● **How to complete this task**
Every line in the entries that holds "Total" should be identified and copied.

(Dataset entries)

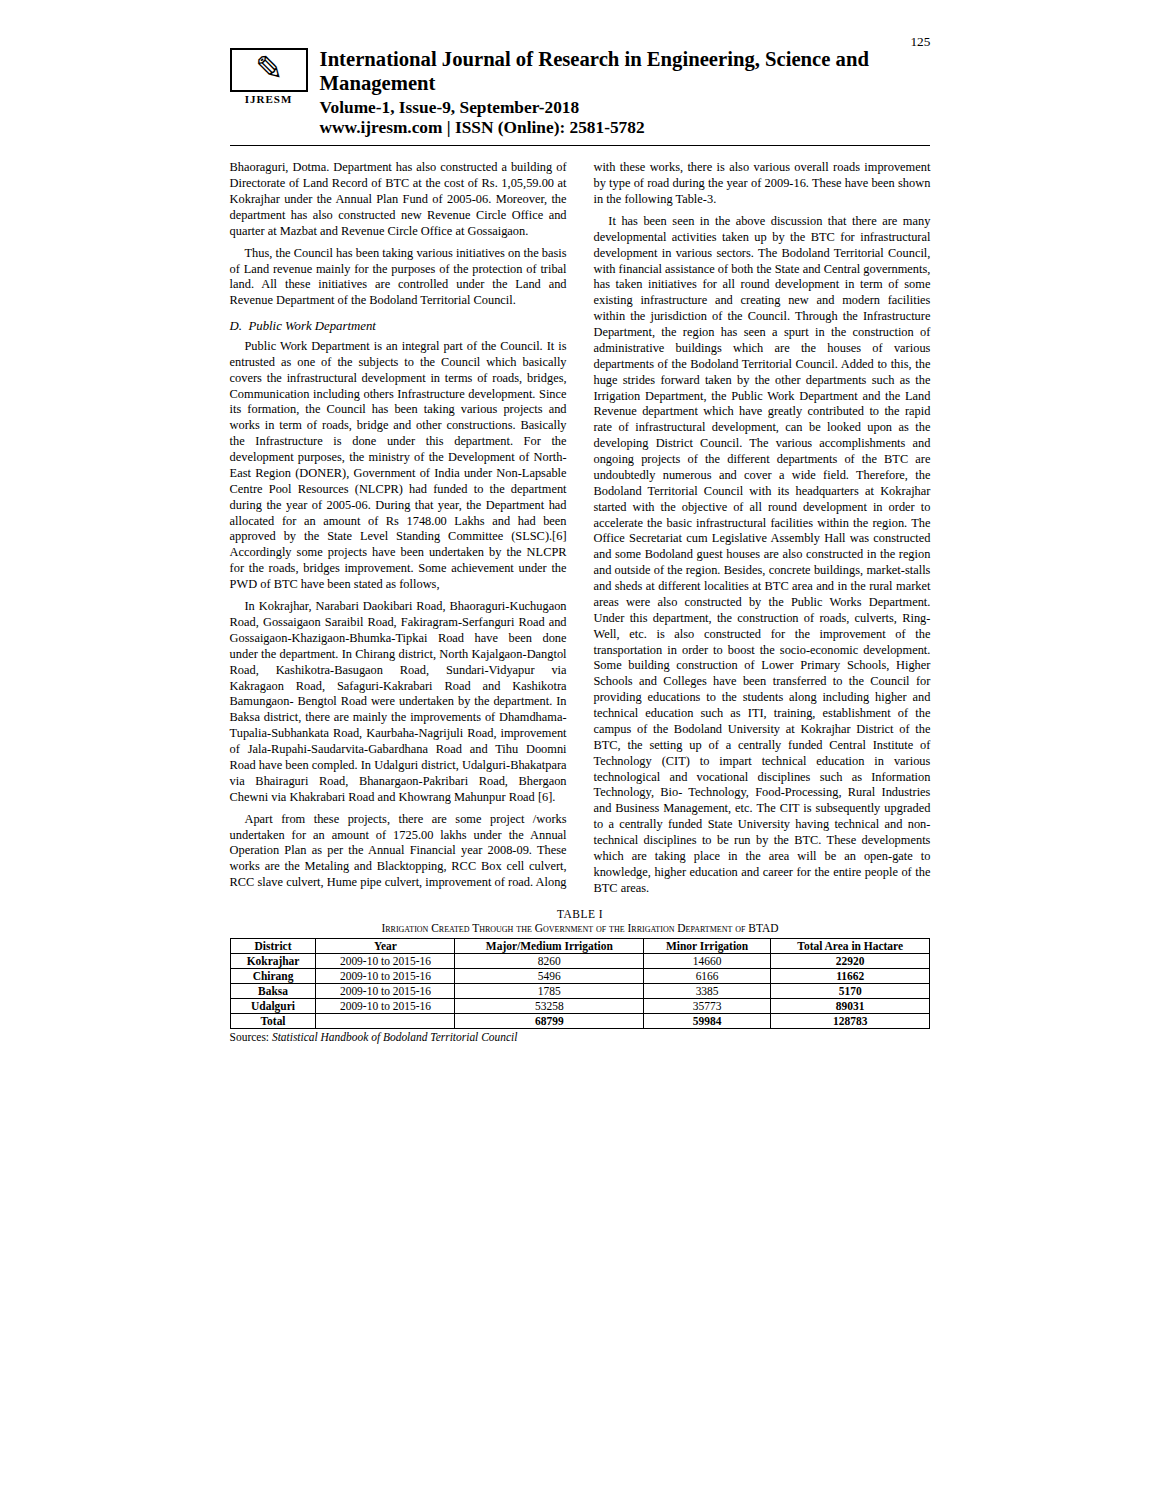125
✎ IJRESM
International Journal of Research in Engineering, Science and Management
Volume-1, Issue-9, September-2018
www.ijresm.com | ISSN (Online): 2581-5782
Bhaoraguri, Dotma. Department has also constructed a building of Directorate of Land Record of BTC at the cost of Rs. 1,05,59.00 at Kokrajhar under the Annual Plan Fund of 2005-06. Moreover, the department has also constructed new Revenue Circle Office and quarter at Mazbat and Revenue Circle Office at Gossaigaon.
Thus, the Council has been taking various initiatives on the basis of Land revenue mainly for the purposes of the protection of tribal land. All these initiatives are controlled under the Land and Revenue Department of the Bodoland Territorial Council.
D. Public Work Department
Public Work Department is an integral part of the Council. It is entrusted as one of the subjects to the Council which basically covers the infrastructural development in terms of roads, bridges, Communication including others Infrastructure development. Since its formation, the Council has been taking various projects and works in term of roads, bridge and other constructions. Basically the Infrastructure is done under this department. For the development purposes, the ministry of the Development of North-East Region (DONER), Government of India under Non-Lapsable Centre Pool Resources (NLCPR) had funded to the department during the year of 2005-06. During that year, the Department had allocated for an amount of Rs 1748.00 Lakhs and had been approved by the State Level Standing Committee (SLSC).[6] Accordingly some projects have been undertaken by the NLCPR for the roads, bridges improvement. Some achievement under the PWD of BTC have been stated as follows,
In Kokrajhar, Narabari Daokibari Road, Bhaoraguri-Kuchugaon Road, Gossaigaon Saraibil Road, Fakiragram-Serfanguri Road and Gossaigaon-Khazigaon-Bhumka-Tipkai Road have been done under the department. In Chirang district, North Kajalgaon-Dangtol Road, Kashikotra-Basugaon Road, Sundari-Vidyapur via Kakragaon Road, Safaguri-Kakrabari Road and Kashikotra Bamungaon- Bengtol Road were undertaken by the department. In Baksa district, there are mainly the improvements of Dhamdhama-Tupalia-Subhankata Road, Kaurbaha-Nagrijuli Road, improvement of Jala-Rupahi-Saudarvita-Gabardhana Road and Tihu Doomni Road have been compled. In Udalguri district, Udalguri-Bhakatpara via Bhairaguri Road, Bhanargaon-Pakribari Road, Bhergaon Chewni via Khakrabari Road and Khowrang Mahunpur Road [6].
Apart from these projects, there are some project /works undertaken for an amount of 1725.00 lakhs under the Annual Operation Plan as per the Annual Financial year 2008-09. These works are the Metaling and Blacktopping, RCC Box cell culvert, RCC slave culvert, Hume pipe culvert, improvement of road. Along with these works, there is also various overall roads improvement by type of road during the year of 2009-16. These have been shown in the following Table-3.
It has been seen in the above discussion that there are many developmental activities taken up by the BTC for infrastructural development in various sectors. The Bodoland Territorial Council, with financial assistance of both the State and Central governments, has taken initiatives for all round development in term of some existing infrastructure and creating new and modern facilities within the jurisdiction of the Council. Through the Infrastructure Department, the region has seen a spurt in the construction of administrative buildings which are the houses of various departments of the Bodoland Territorial Council. Added to this, the huge strides forward taken by the other departments such as the Irrigation Department, the Public Work Department and the Land Revenue department which have greatly contributed to the rapid rate of infrastructural development, can be looked upon as the developing District Council. The various accomplishments and ongoing projects of the different departments of the BTC are undoubtedly numerous and cover a wide field. Therefore, the Bodoland Territorial Council with its headquarters at Kokrajhar started with the objective of all round development in order to accelerate the basic infrastructural facilities within the region. The Office Secretariat cum Legislative Assembly Hall was constructed and some Bodoland guest houses are also constructed in the region and outside of the region. Besides, concrete buildings, market-stalls and sheds at different localities at BTC area and in the rural market areas were also constructed by the Public Works Department. Under this department, the construction of roads, culverts, Ring-Well, etc. is also constructed for the improvement of the transportation in order to boost the socio-economic development. Some building construction of Lower Primary Schools, Higher Schools and Colleges have been transferred to the Council for providing educations to the students along including higher and technical education such as ITI, training, establishment of the campus of the Bodoland University at Kokrajhar District of the BTC, the setting up of a centrally funded Central Institute of Technology (CIT) to impart technical education in various technological and vocational disciplines such as Information Technology, Bio- Technology, Food-Processing, Rural Industries and Business Management, etc. The CIT is subsequently upgraded to a centrally funded State University having technical and non-technical disciplines to be run by the BTC. These developments which are taking place in the area will be an open-gate to knowledge, higher education and career for the entire people of the BTC areas.
TABLE I
Irrigation Created Through the Government of the Irrigation Department of BTAD
| District | Year | Major/Medium Irrigation | Minor Irrigation | Total Area in Hactare |
| --- | --- | --- | --- | --- |
| Kokrajhar | 2009-10 to 2015-16 | 8260 | 14660 | 22920 |
| Chirang | 2009-10 to 2015-16 | 5496 | 6166 | 11662 |
| Baksa | 2009-10 to 2015-16 | 1785 | 3385 | 5170 |
| Udalguri | 2009-10 to 2015-16 | 53258 | 35773 | 89031 |
| Total | | 68799 | 59984 | 128783 |
Sources: Statistical Handbook of Bodoland Territorial Council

● **Reply to the exercise**
| District | Year | Major/Medium Irrigation | Minor Irrigation | Total Area in Hactare |
| Total | | 68799 | 59984 | 128783 |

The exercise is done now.